In this document, the terms “computer program medium” and “computer usable medium” are used to generally refer to transitory or non-transitory media such as, for example, memory 808, ROM, and storage unit interface 820. These and other various forms of computer program media or computer usable media may be involved in carrying one or more sequences of one or more instructions to a processing device for execution. Such instructions embodied on the medium, are generally referred to as “computer program code” or a “computer program product” (which may be grouped in the form of computer programs or other groupings). When executed, such instructions might enable the computing module 800 to perform features or functions of the present application as discussed herein.

Various embodiments have been described with reference to specific exemplary features thereof. It will, however, be evident that various modifications and changes may be made thereto without departing from the broader spirit and scope of the various embodiments as set forth in the appended claims. The specification and FIGs are, accordingly, to be regarded in an illustrative rather than a restrictive sense.

Although described above in terms of various exemplary embodiments and implementations, it should be understood that the various features, aspects and functionality described in one or more of the individual embodiments are not limited in their applicability to the particular embodiment with which they are described, but instead can be applied, alone or in various combinations, to one or more of the other embodiments of the present application, whether or not such embodiments are described and whether or not such features are presented as being a part of a described embodiment. Thus, the breadth and scope of the present application should not be limited by any of the above-described exemplary embodiments.

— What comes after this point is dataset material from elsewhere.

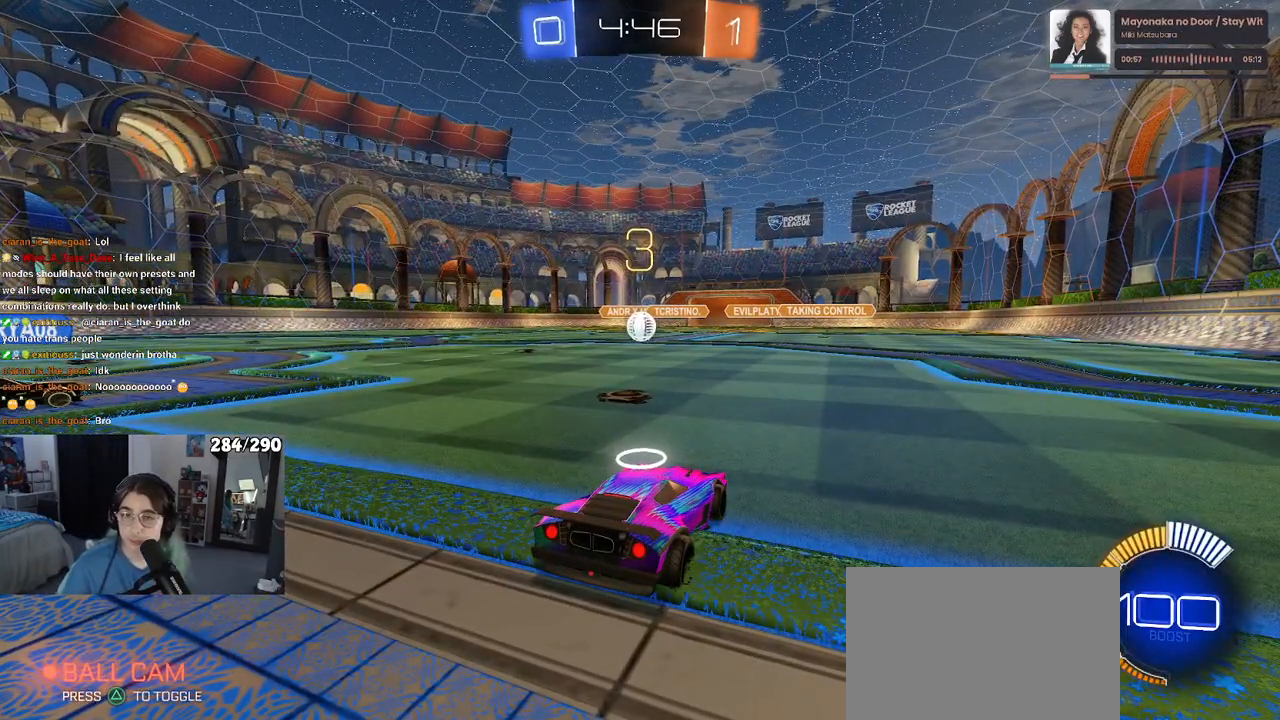
{"buttons": [], "left_stick": "center", "right_stick": "center", "events": []}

Terms and phrases used in the present application, and variations thereof, unless otherwise expressly stated, should be construed as open ended as opposed to limiting. As examples of the foregoing: the term “including” should be read as meaning “including, without limitation” or the like; the term “example” is used to provide exemplary instances of the item in discussion, not an exhaustive or limiting list thereof; the terms “a” or “an” should be read as meaning “at least one,” “one or more” or the like; and adjectives such as “conventional,” “traditional,” “normal,” “standard,” “known” and terms of similar meaning should not be construed as limiting the item described to a given time period or to an item available as of a given time, but instead should be read to encompass conventional, traditional, normal, or standard technologies that may be available or known now or at any time in the future. Likewise, where this document refers to technologies that would be apparent or known to one of ordinary skill in the art, such technologies encompass those apparent or known to the skilled artisan now or at any time in the future.

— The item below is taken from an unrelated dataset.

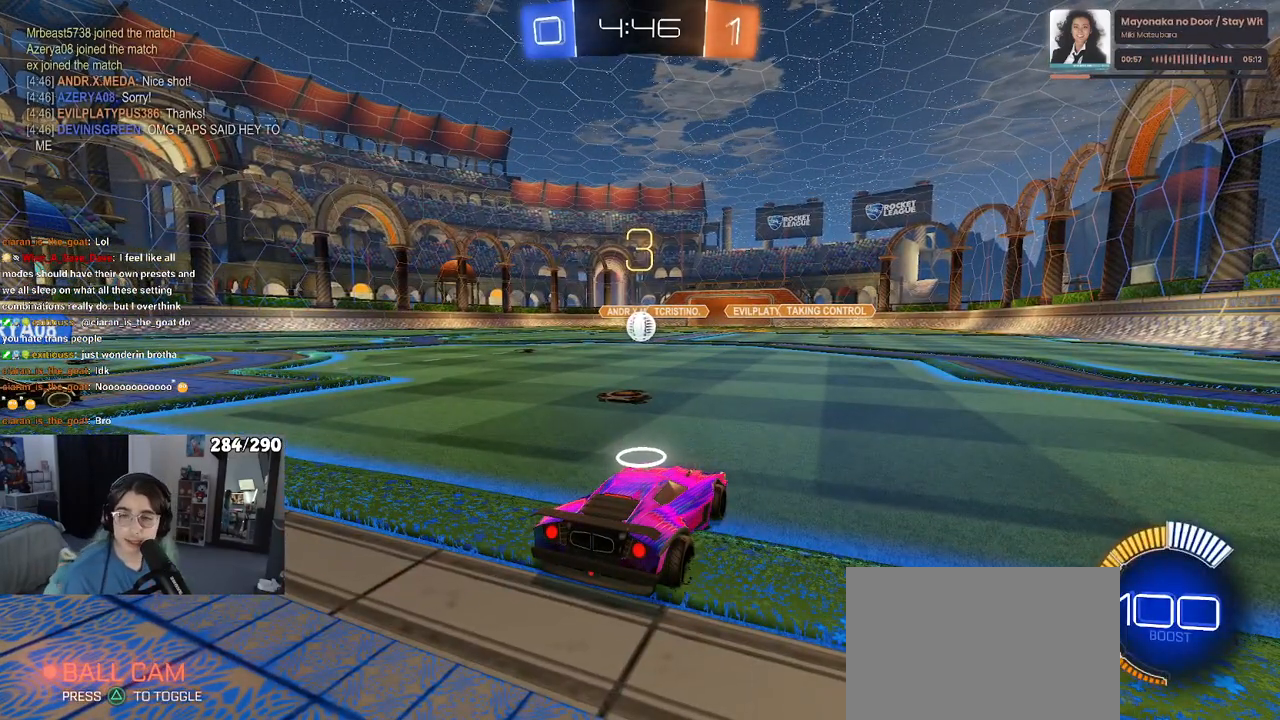
{"buttons": [], "left_stick": "center", "right_stick": "center", "events": []}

The presence of broadening words and phrases such as “one or more,” “at least,” “but not limited to” or other like phrases in some instances shall not be read to mean that the narrower case is intended or required in instances where such broadening phrases may be absent. The use of the term “module” does not imply that the components or functionality described or claimed as part of the module are all configured in a common package. Indeed, any or all of the various components of a module, whether control logic or other components, can be combined in a single package or separately maintained and can further be distributed in multiple groupings or packages or across multiple locations.

Additionally, the various embodiments set forth herein are described in terms of exemplary block diagrams, flow charts and other illustrations. As will become apparent to one of ordinary skill in the art after reading this document, the illustrated embodiments and their various alternatives can be implemented without confinement to the illustrated examples. For example, block diagrams and their accompanying description should not be construed as mandating a particular architecture or configuration.